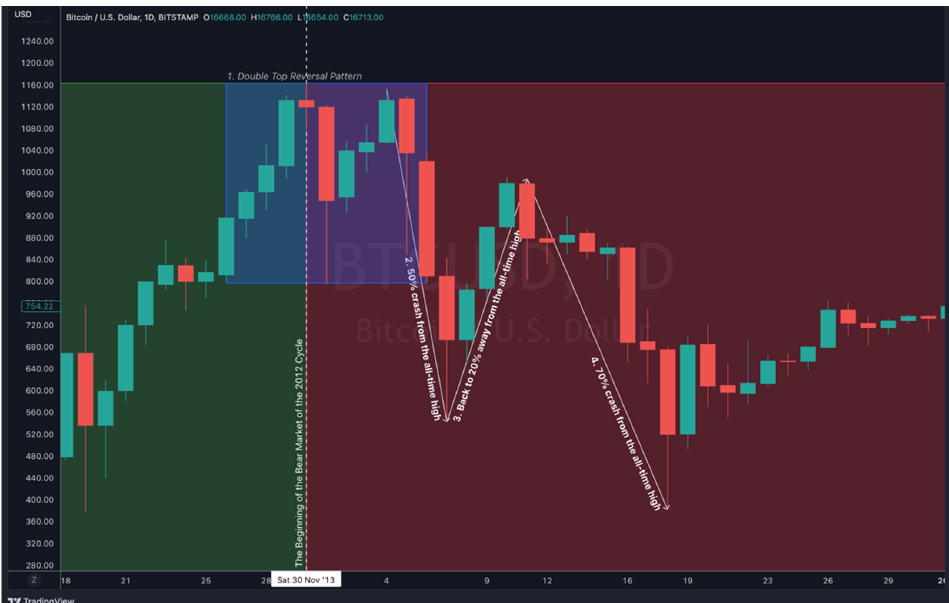
Figure 2. The first 4 sequences of the 2014 bear market during the Bitcoin 2012–2016 halving cycle. The Bitcoin price reached a historical all-time high of $1160. A double top reversal pattern first occurred and indicated a potential reversal, followed by a 50% crash to $550. The Bitcoin price recovered back to 20% away from the historical all-time high ($1000) before making a 70% crash away from the historical all-time high ($340).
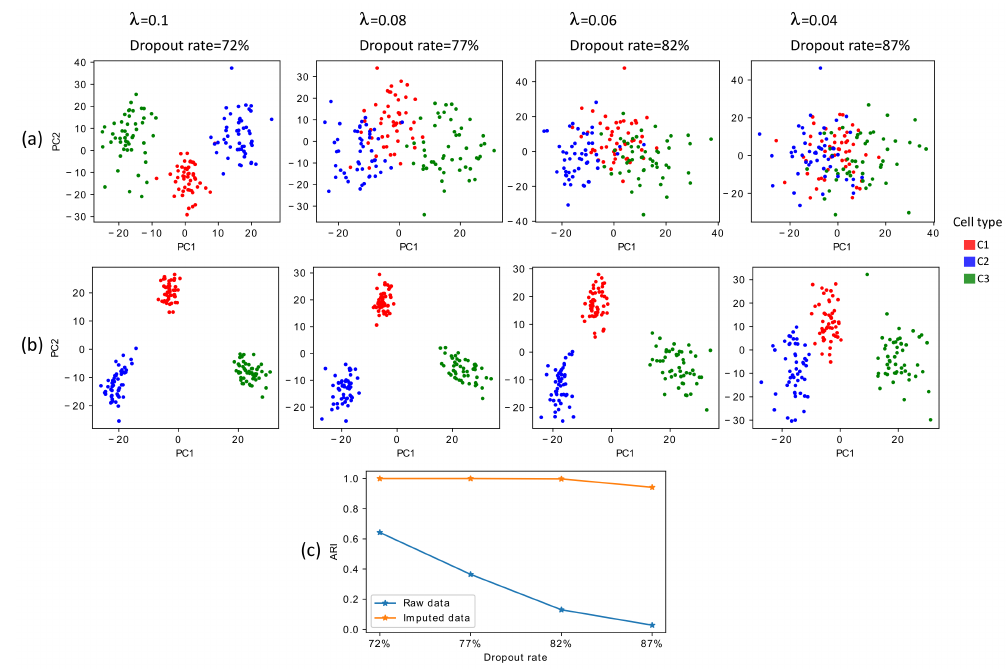
Figure 1. (Color online) netImpute improves data visualization and clustering performance on simulated data. ( a ) The first two dimensions calculated from the raw datasets with different dropout rate; ( b ) the first two PCs calculated from imputed datasets by netImpute; ( c ) clustering accuracy for both raw and imputed datasets using PCA+kmeans clustering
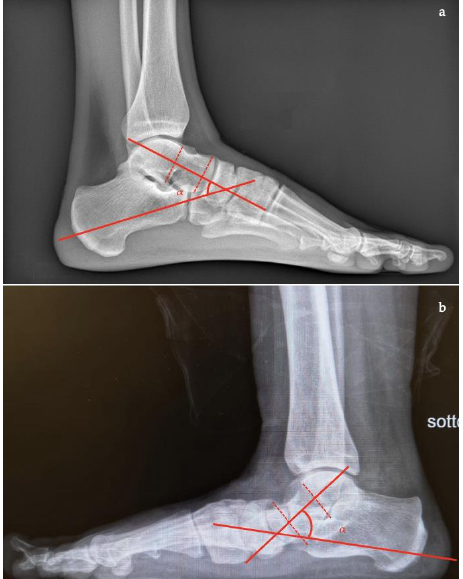
Figure 7. Talocalcaneal angle (formed by the long axis of the rearfoot and the midtalar line) in lateral X-ray view. ( a ) Normal foot, 45°; ( b ) pathological flatfoot, 52°. In Saltzman view (Figure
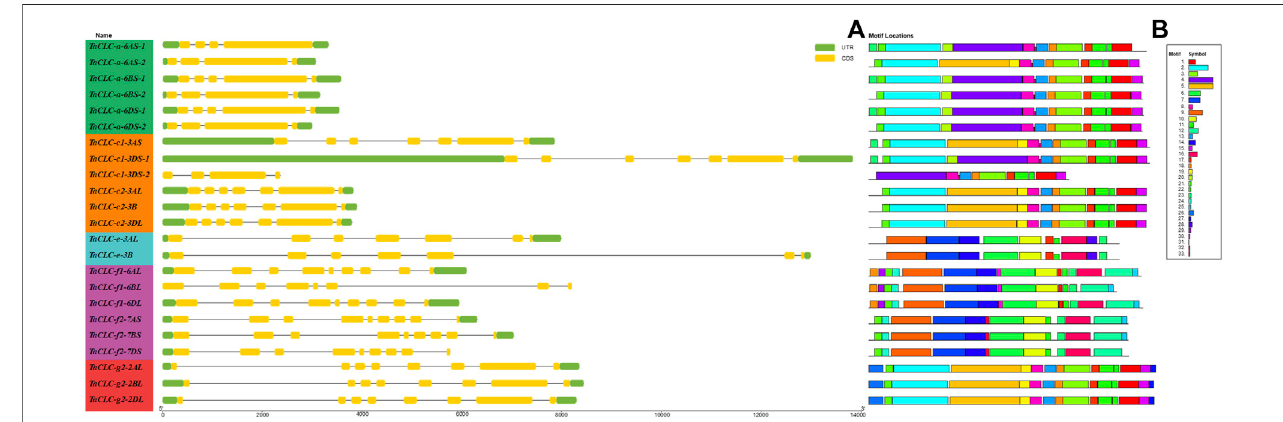
FIGURE5| Genestructureandconservationmotifsof TaCLC gene. (A) Genestructure. TaCLC genesaredisplayedintheorderbasedonphylogeneticanalysisof their proteins. Introns, exons and noncoding regions are represented with black lines, yellow boxes and green boxes, respectively. (B) Conserved motifs of TaCLC proteins. Thirty three motifs were identi fi ed and are marked with different colors.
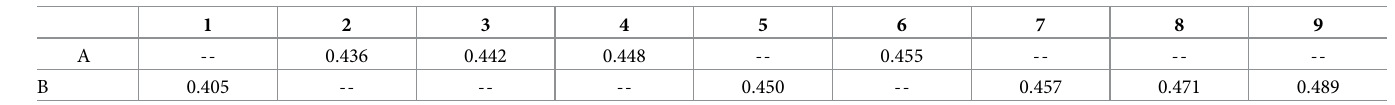
Table 9. Rank sum test sample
────
### EXERCISE
A verbatim transcription of the listing is expected, with no pictures included.

### RESPONSE FOR THIS EXERCISE
Figure 2. The first 4 sequences of the 2014 bear market during the Bitcoin 2012–2016 halving cycle. The Bitcoin price reached a historical all-time high of $1160. A double top reversal pattern first occurred and indicated a potential reversal, followed by a 50% crash to $550. The Bitcoin price recovered back to 20% away from the historical all-time high ($1000) before making a 70% crash away from the historical all-time high ($340).
Figure 1. (Color online) netImpute improves data visualization and clustering performance on simulated data. ( a ) The first two dimensions calculated from the raw datasets with different dropout rate; ( b ) the first two PCs calculated from imputed datasets by netImpute; ( c ) clustering accuracy for both raw and imputed datasets using PCA+kmeans clustering
Figure 7. Talocalcaneal angle (formed by the long axis of the rearfoot and the midtalar line) in lateral X-ray view. ( a ) Normal foot, 45°; ( b ) pathological flatfoot, 52°. In Saltzman view (Figure
FIGURE5| Genestructureandconservationmotifsof TaCLC gene. (A) Genestructure. TaCLC genesaredisplayedintheorderbasedonphylogeneticanalysisof their proteins. Introns, exons and noncoding regions are represented with black lines, yellow boxes and green boxes, respectively. (B) Conserved motifs of TaCLC proteins. Thirty three motifs were identi fi ed and are marked with different colors.
Table 9. Rank sum test sample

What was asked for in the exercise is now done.